== PROVIDED DATA ==

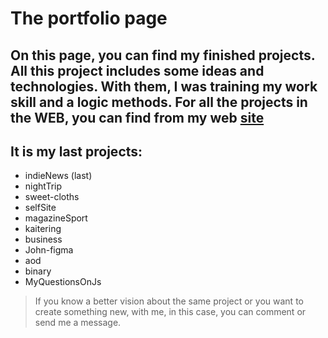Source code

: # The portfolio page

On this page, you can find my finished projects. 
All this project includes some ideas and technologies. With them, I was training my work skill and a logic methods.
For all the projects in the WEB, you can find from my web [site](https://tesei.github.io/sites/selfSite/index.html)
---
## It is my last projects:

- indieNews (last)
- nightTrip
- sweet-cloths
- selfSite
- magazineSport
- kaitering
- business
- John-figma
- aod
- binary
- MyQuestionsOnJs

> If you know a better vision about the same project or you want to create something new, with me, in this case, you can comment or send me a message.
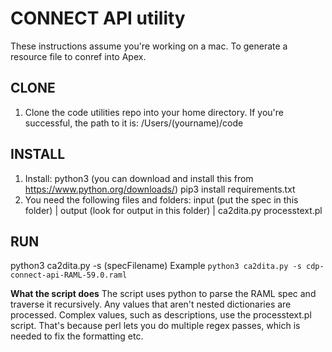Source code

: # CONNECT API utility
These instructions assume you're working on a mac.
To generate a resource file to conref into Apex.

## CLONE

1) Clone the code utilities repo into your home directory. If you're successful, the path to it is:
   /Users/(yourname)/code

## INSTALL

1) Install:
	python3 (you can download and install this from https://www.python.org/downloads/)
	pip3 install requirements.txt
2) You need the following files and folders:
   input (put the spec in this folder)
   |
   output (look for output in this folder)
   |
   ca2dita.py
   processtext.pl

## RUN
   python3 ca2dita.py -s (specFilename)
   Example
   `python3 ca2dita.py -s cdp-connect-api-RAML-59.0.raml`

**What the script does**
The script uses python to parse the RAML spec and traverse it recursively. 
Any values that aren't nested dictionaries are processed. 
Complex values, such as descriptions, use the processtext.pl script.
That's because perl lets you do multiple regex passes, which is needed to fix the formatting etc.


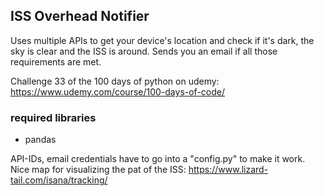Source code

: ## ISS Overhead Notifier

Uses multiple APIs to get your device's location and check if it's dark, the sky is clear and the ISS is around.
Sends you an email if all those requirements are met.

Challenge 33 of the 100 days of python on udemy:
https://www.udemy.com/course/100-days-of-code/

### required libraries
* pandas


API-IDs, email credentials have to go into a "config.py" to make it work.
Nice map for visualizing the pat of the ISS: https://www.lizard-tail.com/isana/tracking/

===
== PROVIDED DATA ==

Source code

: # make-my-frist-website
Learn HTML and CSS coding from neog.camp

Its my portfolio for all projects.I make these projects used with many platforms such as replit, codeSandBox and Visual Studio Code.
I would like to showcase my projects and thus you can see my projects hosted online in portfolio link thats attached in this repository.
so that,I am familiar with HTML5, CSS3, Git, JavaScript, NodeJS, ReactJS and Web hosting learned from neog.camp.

===

# WORK REQUIRED:
Show every line from the rows above that contains the string "camp".

# ANSWER SECTION:
Learn HTML and CSS coding from neog.camp
so that,I am familiar with HTML5, CSS3, Git, JavaScript, NodeJS, ReactJS and Web hosting learned from neog.camp.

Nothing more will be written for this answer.